Ulaşım masraflarına rağmen, Ruandalı çiftçiler iyi durumda. Yıkama istasyonu programları ile anlaşma yaparak ham kahve kirazı mahsullerini bu istasyonlara veren birçok çiftçi gelirlerinin iki katından fazla olduğunu gördü. Ek olarak, ilk Ruanda Kahve Mükemmellik Kupası 2008’de düzenlendi ve o zamandan beri ülkenin olağanüstü Bourbon kahveleri ilgi toplamaya devam etti.

Toplumsal Cinsiyet Eşitliği İçin Atılımlar

Ruanda, toplumsal cinsiyet eşitliğinde önemli gelişmeler gördü ve kahve bu ilerlemelerde rol oynadı.Sömürge yönetimi döneminde Avrupalı ​​yöneticilerin cinsiyet varsayımları nedeniyle, kadınlar daha önce tarım üzerindeki kontrollerini kaybederken, günümüzde tarımda bir miktar özerklik kazanmaya başlıyorlar. Kadınlara hitap eden ve çiftçilik için gerekli araç ve bilgilerle kendilerini donatmalarına yardımcı olmaya odaklanan yeni girişimler, kadınların kendilerini görme ve çevrelerindeki dünyayla etkileşim kurma biçimlerini değiştiriyor.

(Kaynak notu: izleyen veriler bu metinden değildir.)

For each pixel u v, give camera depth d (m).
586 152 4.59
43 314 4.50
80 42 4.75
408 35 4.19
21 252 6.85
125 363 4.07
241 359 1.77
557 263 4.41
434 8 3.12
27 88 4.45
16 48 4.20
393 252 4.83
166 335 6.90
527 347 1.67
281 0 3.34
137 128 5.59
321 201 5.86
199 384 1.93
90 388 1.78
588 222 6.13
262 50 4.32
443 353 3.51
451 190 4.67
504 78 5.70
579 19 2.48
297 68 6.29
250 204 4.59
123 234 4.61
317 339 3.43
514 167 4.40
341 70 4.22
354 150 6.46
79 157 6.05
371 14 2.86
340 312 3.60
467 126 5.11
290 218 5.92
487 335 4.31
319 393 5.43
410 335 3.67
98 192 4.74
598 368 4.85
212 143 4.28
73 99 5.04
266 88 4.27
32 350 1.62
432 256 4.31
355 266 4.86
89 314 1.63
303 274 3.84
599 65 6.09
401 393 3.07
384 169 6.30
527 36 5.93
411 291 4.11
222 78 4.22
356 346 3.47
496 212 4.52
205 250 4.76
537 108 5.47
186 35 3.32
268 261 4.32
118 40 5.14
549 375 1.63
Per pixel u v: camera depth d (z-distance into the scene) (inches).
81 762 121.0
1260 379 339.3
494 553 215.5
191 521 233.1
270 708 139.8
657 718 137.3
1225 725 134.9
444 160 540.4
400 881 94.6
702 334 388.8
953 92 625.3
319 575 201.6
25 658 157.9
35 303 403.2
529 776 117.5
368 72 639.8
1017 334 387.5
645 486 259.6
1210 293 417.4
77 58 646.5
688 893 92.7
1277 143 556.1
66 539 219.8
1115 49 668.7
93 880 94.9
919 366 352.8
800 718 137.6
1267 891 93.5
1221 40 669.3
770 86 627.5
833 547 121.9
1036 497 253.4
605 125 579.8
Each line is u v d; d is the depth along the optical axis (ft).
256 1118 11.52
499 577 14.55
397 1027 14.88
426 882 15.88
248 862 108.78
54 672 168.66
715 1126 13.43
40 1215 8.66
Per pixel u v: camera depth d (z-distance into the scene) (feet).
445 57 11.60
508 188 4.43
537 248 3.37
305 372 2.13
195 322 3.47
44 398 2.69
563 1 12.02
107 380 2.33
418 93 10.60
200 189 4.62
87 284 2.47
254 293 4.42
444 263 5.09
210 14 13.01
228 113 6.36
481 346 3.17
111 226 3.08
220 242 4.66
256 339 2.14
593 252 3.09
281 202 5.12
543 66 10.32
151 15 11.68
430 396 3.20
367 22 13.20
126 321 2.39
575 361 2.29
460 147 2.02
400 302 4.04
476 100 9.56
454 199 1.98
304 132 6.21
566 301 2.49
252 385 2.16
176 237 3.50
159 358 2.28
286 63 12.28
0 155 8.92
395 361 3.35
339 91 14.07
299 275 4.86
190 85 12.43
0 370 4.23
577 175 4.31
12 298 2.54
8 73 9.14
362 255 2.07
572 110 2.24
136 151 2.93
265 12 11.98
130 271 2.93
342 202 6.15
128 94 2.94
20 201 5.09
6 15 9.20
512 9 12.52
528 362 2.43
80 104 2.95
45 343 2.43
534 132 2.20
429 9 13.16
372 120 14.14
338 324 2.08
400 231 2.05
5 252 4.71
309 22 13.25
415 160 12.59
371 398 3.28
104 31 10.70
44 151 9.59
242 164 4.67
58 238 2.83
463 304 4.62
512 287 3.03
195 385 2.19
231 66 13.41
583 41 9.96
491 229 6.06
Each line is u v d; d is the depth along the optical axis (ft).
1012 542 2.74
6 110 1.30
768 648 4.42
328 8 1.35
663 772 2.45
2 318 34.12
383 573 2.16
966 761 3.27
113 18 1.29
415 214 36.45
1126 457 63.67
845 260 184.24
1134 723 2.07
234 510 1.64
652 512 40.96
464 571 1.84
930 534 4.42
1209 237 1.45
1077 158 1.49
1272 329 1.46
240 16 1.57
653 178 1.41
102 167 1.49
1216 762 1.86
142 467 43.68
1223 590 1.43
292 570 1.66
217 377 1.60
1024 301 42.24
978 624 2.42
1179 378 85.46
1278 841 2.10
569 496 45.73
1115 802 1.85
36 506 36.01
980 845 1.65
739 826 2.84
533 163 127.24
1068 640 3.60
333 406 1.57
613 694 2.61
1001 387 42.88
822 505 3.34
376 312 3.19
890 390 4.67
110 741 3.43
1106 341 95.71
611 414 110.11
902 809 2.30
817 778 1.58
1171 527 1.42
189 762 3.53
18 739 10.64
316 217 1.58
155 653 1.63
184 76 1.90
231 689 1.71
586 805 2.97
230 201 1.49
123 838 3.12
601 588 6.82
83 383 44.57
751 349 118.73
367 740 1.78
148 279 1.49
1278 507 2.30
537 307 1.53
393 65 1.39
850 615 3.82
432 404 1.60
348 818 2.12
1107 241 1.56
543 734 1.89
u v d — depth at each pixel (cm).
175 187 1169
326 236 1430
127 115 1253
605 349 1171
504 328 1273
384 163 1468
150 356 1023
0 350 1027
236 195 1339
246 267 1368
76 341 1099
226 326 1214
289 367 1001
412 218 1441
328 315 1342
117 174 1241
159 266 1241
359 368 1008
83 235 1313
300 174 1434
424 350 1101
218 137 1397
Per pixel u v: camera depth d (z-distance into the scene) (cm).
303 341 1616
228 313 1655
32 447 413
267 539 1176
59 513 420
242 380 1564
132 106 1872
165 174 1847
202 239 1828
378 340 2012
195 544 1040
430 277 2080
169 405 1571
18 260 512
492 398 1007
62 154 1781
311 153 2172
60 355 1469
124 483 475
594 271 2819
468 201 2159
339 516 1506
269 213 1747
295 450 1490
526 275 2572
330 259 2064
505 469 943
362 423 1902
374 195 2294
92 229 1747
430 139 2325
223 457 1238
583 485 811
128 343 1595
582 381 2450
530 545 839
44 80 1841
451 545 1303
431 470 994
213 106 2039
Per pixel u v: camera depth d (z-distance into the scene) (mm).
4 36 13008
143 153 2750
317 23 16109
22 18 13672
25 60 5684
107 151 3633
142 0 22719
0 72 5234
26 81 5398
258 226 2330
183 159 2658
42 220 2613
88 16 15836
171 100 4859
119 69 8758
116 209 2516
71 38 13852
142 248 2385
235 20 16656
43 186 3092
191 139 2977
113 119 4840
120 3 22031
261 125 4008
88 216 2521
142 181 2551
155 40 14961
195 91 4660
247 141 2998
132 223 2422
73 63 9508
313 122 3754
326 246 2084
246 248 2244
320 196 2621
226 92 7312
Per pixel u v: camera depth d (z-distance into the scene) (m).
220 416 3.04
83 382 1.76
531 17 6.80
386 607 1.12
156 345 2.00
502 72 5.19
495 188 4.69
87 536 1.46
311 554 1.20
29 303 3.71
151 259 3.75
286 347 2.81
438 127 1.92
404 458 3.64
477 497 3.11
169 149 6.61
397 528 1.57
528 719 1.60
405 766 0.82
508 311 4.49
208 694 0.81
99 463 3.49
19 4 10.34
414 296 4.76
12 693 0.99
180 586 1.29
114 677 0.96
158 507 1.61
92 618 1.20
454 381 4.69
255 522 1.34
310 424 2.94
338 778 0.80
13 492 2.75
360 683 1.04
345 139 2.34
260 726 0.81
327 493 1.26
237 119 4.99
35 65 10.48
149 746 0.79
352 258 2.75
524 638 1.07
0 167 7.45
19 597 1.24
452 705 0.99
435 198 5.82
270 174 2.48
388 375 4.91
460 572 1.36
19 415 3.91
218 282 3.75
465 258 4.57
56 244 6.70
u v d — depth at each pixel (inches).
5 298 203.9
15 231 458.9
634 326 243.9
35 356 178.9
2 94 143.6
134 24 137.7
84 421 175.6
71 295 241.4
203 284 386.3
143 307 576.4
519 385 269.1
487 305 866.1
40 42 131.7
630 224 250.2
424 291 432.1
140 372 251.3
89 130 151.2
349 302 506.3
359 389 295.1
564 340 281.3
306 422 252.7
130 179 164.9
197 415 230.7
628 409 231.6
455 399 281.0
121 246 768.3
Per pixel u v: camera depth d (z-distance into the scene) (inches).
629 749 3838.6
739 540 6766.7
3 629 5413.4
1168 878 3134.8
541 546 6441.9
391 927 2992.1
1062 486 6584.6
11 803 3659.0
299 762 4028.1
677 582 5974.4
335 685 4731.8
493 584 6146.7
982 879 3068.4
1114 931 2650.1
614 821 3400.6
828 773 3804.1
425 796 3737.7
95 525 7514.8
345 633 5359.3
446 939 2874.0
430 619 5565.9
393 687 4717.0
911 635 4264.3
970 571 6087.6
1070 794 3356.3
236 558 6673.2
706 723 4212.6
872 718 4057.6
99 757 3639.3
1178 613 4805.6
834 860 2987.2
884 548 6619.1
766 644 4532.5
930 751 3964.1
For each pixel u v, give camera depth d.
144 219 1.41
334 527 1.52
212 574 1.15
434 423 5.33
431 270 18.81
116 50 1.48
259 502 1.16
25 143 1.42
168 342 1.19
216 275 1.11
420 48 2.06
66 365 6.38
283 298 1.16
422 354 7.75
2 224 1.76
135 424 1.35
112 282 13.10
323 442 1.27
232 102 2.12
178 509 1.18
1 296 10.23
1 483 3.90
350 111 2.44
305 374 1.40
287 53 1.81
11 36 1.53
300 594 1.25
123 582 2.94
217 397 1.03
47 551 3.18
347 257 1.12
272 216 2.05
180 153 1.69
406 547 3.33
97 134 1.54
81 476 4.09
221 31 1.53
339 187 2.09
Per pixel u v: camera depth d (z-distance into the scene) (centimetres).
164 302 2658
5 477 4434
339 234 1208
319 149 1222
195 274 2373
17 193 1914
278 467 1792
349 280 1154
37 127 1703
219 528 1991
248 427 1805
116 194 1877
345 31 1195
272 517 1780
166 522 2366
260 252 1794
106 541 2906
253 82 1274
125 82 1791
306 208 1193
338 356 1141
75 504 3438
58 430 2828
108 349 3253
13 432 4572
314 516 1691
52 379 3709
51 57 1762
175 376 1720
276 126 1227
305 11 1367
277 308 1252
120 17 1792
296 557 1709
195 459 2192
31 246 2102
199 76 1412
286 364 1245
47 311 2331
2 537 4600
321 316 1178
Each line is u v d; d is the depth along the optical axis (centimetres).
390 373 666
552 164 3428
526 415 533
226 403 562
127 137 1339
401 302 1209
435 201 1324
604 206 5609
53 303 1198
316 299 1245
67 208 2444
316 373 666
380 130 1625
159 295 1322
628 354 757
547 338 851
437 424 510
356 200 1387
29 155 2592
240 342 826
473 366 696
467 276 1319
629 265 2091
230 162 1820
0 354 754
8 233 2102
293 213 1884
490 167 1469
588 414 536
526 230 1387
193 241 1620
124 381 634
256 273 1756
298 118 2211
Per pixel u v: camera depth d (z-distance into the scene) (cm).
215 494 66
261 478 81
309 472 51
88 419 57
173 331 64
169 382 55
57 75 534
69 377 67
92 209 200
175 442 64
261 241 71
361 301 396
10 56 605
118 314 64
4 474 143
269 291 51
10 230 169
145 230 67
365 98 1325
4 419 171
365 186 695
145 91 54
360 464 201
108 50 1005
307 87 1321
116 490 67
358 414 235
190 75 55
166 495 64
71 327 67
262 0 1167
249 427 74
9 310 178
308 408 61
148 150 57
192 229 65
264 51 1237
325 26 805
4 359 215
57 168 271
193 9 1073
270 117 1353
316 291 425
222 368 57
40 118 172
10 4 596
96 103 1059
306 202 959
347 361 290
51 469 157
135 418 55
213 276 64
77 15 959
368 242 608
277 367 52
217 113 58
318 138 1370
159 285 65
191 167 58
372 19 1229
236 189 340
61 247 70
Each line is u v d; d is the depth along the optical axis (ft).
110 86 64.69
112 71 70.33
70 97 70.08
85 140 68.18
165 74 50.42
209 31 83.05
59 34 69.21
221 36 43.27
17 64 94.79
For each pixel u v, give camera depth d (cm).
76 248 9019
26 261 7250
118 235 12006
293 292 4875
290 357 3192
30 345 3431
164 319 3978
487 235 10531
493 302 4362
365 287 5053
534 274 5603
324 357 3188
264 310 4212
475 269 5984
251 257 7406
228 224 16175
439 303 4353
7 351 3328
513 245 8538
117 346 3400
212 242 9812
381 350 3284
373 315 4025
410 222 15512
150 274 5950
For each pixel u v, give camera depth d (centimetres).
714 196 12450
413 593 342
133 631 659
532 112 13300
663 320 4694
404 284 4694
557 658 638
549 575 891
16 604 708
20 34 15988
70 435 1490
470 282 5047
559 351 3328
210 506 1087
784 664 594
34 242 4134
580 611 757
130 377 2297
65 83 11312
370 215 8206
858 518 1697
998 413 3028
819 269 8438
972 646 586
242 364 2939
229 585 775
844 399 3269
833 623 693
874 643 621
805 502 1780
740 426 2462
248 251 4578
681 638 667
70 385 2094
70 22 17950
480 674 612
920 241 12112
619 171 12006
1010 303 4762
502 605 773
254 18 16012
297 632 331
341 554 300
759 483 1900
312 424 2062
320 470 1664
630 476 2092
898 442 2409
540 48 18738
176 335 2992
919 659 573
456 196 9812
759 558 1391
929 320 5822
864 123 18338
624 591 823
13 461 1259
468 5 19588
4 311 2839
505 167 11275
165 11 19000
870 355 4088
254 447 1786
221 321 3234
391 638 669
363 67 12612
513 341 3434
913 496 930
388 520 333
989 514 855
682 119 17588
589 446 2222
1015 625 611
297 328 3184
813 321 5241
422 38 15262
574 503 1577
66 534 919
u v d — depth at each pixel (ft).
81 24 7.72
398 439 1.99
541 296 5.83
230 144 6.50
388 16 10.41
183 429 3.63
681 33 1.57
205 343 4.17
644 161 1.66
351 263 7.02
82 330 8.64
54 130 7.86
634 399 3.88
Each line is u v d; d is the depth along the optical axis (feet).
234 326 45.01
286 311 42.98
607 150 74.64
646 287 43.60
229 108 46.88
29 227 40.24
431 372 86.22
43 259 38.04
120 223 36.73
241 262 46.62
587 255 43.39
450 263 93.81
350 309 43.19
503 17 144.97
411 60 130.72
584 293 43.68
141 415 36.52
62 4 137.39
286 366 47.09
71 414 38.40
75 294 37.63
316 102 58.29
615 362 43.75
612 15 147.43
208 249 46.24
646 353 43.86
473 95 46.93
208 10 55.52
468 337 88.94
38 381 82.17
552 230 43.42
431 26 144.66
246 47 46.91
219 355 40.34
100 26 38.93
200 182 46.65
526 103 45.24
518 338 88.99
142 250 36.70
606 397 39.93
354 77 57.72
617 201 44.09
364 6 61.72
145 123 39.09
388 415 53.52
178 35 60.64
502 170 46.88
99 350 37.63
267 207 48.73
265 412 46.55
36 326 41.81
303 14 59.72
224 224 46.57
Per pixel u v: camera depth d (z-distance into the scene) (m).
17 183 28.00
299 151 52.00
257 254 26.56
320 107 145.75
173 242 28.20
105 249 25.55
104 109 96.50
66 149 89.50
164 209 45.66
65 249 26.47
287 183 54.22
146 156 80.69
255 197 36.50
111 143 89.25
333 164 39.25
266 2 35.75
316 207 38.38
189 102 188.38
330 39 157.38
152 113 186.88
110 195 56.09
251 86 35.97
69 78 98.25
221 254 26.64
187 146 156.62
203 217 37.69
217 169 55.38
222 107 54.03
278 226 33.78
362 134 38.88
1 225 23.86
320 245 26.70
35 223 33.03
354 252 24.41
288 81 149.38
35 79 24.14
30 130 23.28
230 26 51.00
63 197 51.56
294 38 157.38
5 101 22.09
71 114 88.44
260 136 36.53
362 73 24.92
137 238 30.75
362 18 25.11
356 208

Henüz Çözülememiş Hasarlı Tane Problemi (Patates Kokulu Hasarlı Taneler)

Burundi ve Ruanda kahvelerine özgün bir hasarlı kahve tanesidir. Orijinal adı “Potato Defect”.Bu taneler tanımlanamamış bir bakterinin Kahve Kirazının derisinden içine girip hoş olmayan toksin üretmekte. Bu toksinin sağlığa her hangi bir zararı bulunmamaktadır. Tek sorun bu hasarın göz ile ayırt edilmesinin zor olması ve kahvenin kavrulmasından sonra öğütme aşamasında fark edilebilir olmasıdır. Öğütülmesi ile ortaya taze patatesi soyarken ortaya çıkan hoş olmayan bir kokunun dağılması ile fark edilebilmektedir. Aynı zamanda bu hasarlı tane sadece belli başlı kahve çekirdeklerini etkilemekte, bir çuvalın için bu hasarlı tane ile karşılaşmanız, tüm çuvaldaki kahvelerin hasarlı tanelere maruz kalmış anlamına gelmez.

 

Bu tanelerin yok edilip ortadan kaldırılması zor. Kahve hasattı sırasında veya kahve sınıflandırılma işleminde bu kahve çekirdeklerinin tümünü belirleyebilmek imkânsız gibi. Ancak son kontrollerde elle ayıklama yöntemiyle hasarlı çoğu tane ayıklansa da yine de %100 temizlenmesi imkansız gibi. Uluslararası normlarda 60 kg lık bir çuvalda %1 oranında (600 gr) hasarlı tane bulunması normal kabul edilmiştir. 

 

Öğütme işleminde yayılan koku ile bu hasara maruz kalmış kahve çekirdekleri belirlenebilmekte olması işi zorlaştırmakta. Öğütme esnasında bu kokuyu fark etmeniz halinde öğüttüğünüz kahve çekirdeklerini atıp tekrardan başka kahve çekirdeği öğütmeniz, en basit çözüm. Bu hasarı engellemek için çeşitli araştırmalara başlanmış durumda. Bu hasara rağmen, kalitesinden dolayı Ruanda kahvesinin, nitelikli kahve sektöründe saygın bir yeri bulunmaktadır.